(Stored entries)
------------------------------------------------------------
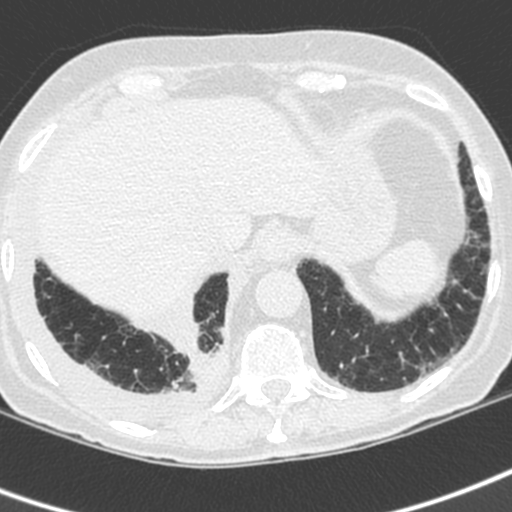
Low-dose screening chest CT, axial slice. Baseline screening round. Lung window (W 1500 / L -600 HU). Standard (soft-tissue) reconstruction kernel (C). Slice 159 of 192 in the series. Female, age 73 years at enrolment. Current smoker at enrolment.
Expert reader's lesion annotation, box from (x=161, y=328) to (x=235, y=406) px. The exam's reader record, not a measurement of the box and not confirmed to be the same lesion: non-calcified nodule or mass ≥4 mm, right lower lobe, 35 × 30 mm, spiculated (stellate) margins, soft tissue attenuation. Participant outcome: lung cancer diagnosed 22 days after this screen — adenocarcinoma, NOS, right lower lobe, stage IV (AJCC 6th edition), 35 mm at pathology.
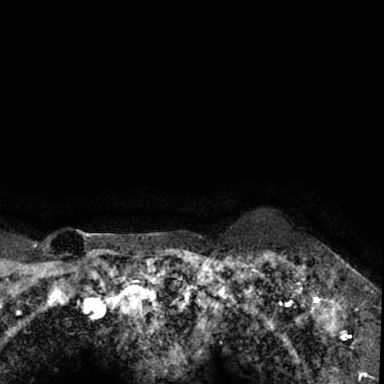
Breast MRI (dynamic contrast-enhanced), one axial slice; slice 69 of 78 in the series (ordered by position); cropped to one breast; dynamic contrast-enhanced series, time point 2 of 7 at this slice position (early post-contrast); 1.5 T; TE 3 ms, TR 6.3 ms; 384 × 384 image matrix. Female patient.
Outlined on this slice (semi-automatic segmentation, software-assisted and operator-edited):
- enhancing-tissue mask used for the functional tumour volume (all voxels passing the contrast-enhancement thresholds inside the analysis volume; usually the tumour): bounding box [x1, y1, x2, y2] px = [264, 250, 379, 350]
------------------------------------------------------------
• [What you have to do]: Your answer must be an exact copy of the entries above, with no pictures in it.

• [Result]:
Low-dose screening chest CT, axial slice. Baseline screening round. Lung window (W 1500 / L -600 HU). Standard (soft-tissue) reconstruction kernel (C). Slice 159 of 192 in the series. Female, age 73 years at enrolment. Current smoker at enrolment.
Expert reader's lesion annotation, box from (x=161, y=328) to (x=235, y=406) px. The exam's reader record, not a measurement of the box and not confirmed to be the same lesion: non-calcified nodule or mass ≥4 mm, right lower lobe, 35 × 30 mm, spiculated (stellate) margins, soft tissue attenuation. Participant outcome: lung cancer diagnosed 22 days after this screen — adenocarcinoma, NOS, right lower lobe, stage IV (AJCC 6th edition), 35 mm at pathology.
Breast MRI (dynamic contrast-enhanced), one axial slice; slice 69 of 78 in the series (ordered by position); cropped to one breast; dynamic contrast-enhanced series, time point 2 of 7 at this slice position (early post-contrast); 1.5 T; TE 3 ms, TR 6.3 ms; 384 × 384 image matrix. Female patient.
Outlined on this slice (semi-automatic segmentation, software-assisted and operator-edited):
- enhancing-tissue mask used for the functional tumour volume (all voxels passing the contrast-enhancement thresholds inside the analysis volume; usually the tumour): bounding box [x1, y1, x2, y2] px = [264, 250, 379, 350]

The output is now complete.